:: How to complete this task ::
The reply should be an exact repeat of the listing, with no pictures in it.

:: Supplied material ::

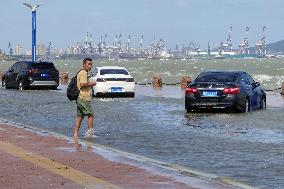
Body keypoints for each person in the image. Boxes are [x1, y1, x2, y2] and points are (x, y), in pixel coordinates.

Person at [74, 58, 97, 138]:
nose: (90, 66)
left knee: (80, 116)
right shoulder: (83, 73)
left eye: (91, 64)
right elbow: (82, 84)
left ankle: (75, 134)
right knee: (91, 115)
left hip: (80, 98)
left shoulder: (81, 72)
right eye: (88, 64)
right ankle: (90, 134)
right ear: (84, 65)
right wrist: (92, 84)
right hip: (84, 98)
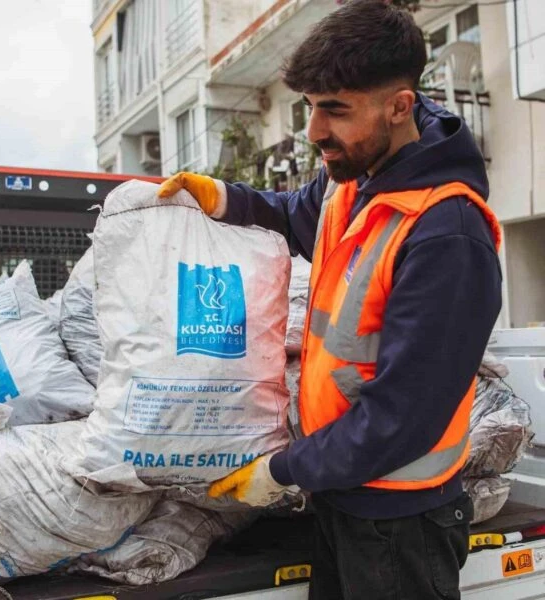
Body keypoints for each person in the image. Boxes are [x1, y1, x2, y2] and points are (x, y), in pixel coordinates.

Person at [158, 1, 502, 598]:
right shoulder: (355, 183)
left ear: (400, 107)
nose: (315, 131)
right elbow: (296, 214)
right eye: (311, 107)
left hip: (401, 522)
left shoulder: (446, 234)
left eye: (335, 110)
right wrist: (221, 197)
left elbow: (401, 419)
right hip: (344, 498)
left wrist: (283, 470)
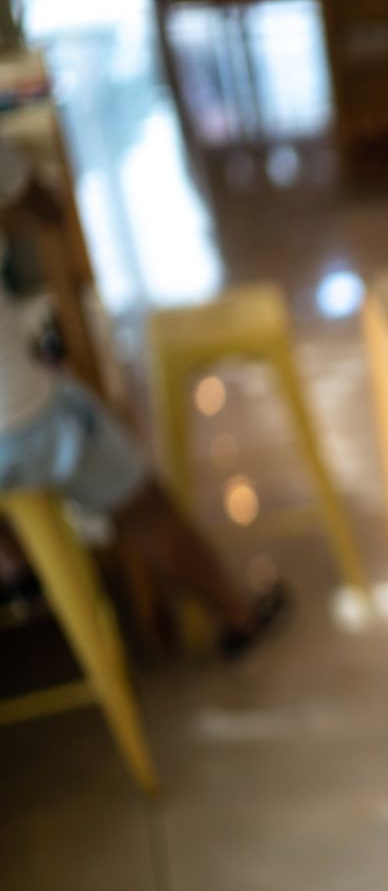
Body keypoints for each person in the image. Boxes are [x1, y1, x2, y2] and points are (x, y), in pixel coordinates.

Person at [0, 137, 285, 656]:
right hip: (24, 420)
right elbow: (46, 208)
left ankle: (14, 557)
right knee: (145, 508)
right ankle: (235, 612)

:: Output below ::
Body keypoints for each person in the image. Boxes are [x1, y1, x2, y2] and points are (x, y), in pixel coordinates.

Person at [74, 58, 97, 138]:
nose: (90, 66)
left knee: (80, 116)
right shoulder: (83, 73)
left eye: (91, 64)
right elbow: (82, 84)
left ankle: (75, 134)
right knee: (91, 115)
left hip: (80, 98)
left shoulder: (81, 72)
right eye: (88, 64)
right ankle: (90, 134)
right ear: (84, 65)
right wrist: (92, 84)
right hip: (84, 98)
Body keypoints for each person in the image. Boxes are [x1, y1, x2, y2] and points are (x, y), in pixel coordinates.

Person at [158, 1, 502, 598]:
right shoulder: (355, 183)
left ear: (400, 107)
nose: (315, 131)
right elbow: (296, 214)
right eye: (311, 107)
left hip: (401, 522)
left shoulder: (446, 234)
left eye: (335, 110)
right wrist: (221, 197)
left elbow: (401, 419)
right hip: (344, 498)
left wrist: (283, 470)
Body keypoints for each person in the image. Boxes are [x1, y1, x2, y2] and points are (x, y), in pixel coordinates.

Person at [0, 137, 285, 656]:
right hip: (24, 420)
right elbow: (46, 208)
left ankle: (14, 557)
right knee: (145, 508)
right ankle: (235, 612)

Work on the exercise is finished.